> [How to complete this task]: Print every line of the listing below verbatim, omitting the pictures.

> [Data to use]:

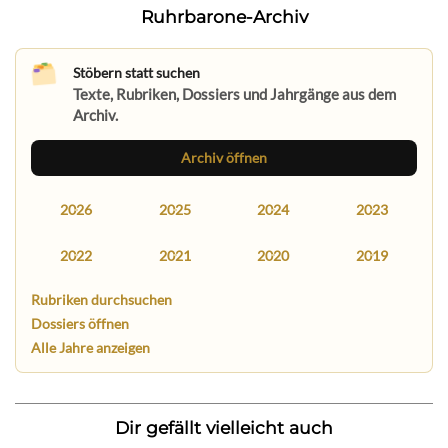
Ruhrbarone-Archiv
Stöbern statt suchen
Texte, Rubriken, Dossiers und Jahrgänge aus dem
Archiv.
Archiv öffnen
2026
2025
2024
2023
2022
2021
2020
2019
Rubriken durchsuchen
Dossiers öffnen
Alle Jahre anzeigen
Dir gefällt vielleicht auch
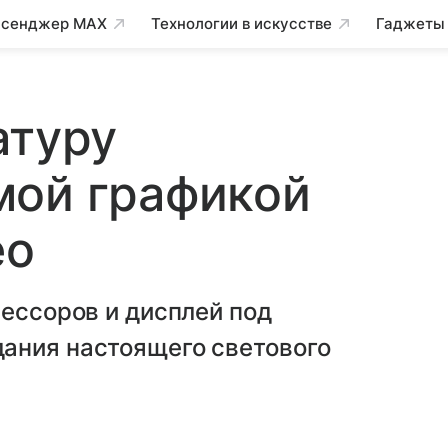
сенджер MAX
Технологии в искусстве
Гаджеты
атуру
мой графикой
ео
цессоров и дисплей под
ания настоящего светового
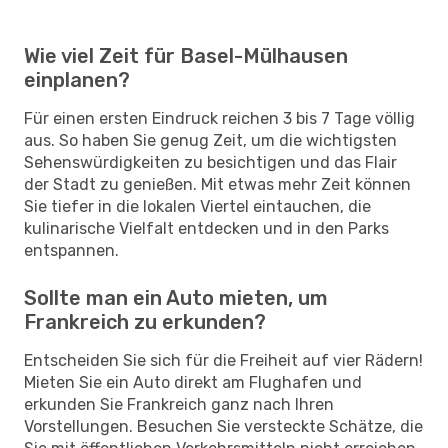
Wie viel Zeit für Basel-Mülhausen
einplanen?
Für einen ersten Eindruck reichen 3 bis 7 Tage völlig
aus. So haben Sie genug Zeit, um die wichtigsten
Sehenswürdigkeiten zu besichtigen und das Flair
der Stadt zu genießen. Mit etwas mehr Zeit können
Sie tiefer in die lokalen Viertel eintauchen, die
kulinarische Vielfalt entdecken und in den Parks
entspannen.
Sollte man ein Auto mieten, um
Frankreich zu erkunden?
Entscheiden Sie sich für die Freiheit auf vier Rädern!
Mieten Sie ein Auto direkt am Flughafen und
erkunden Sie Frankreich ganz nach Ihren
Vorstellungen. Besuchen Sie versteckte Schätze, die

> [Answer to the problem]:
Ruhrbarone-Archiv
Stöbern statt suchen
Texte, Rubriken, Dossiers und Jahrgänge aus dem
Archiv.
Archiv öffnen
2026
2025
2024
2023
2022
2021
2020
2019
Rubriken durchsuchen
Dossiers öffnen
Alle Jahre anzeigen
Dir gefällt vielleicht auch
сенджер MAX
Технологии в искусстве
Гаджеты
атуру
мой графикой
ео
цессоров и дисплей под
ания настоящего светового
Wie viel Zeit für Basel-Mülhausen
einplanen?
Für einen ersten Eindruck reichen 3 bis 7 Tage völlig
aus. So haben Sie genug Zeit, um die wichtigsten
Sehenswürdigkeiten zu besichtigen und das Flair
der Stadt zu genießen. Mit etwas mehr Zeit können
Sie tiefer in die lokalen Viertel eintauchen, die
kulinarische Vielfalt entdecken und in den Parks
entspannen.
Sollte man ein Auto mieten, um
Frankreich zu erkunden?
Entscheiden Sie sich für die Freiheit auf vier Rädern!
Mieten Sie ein Auto direkt am Flughafen und
erkunden Sie Frankreich ganz nach Ihren
Vorstellungen. Besuchen Sie versteckte Schätze, die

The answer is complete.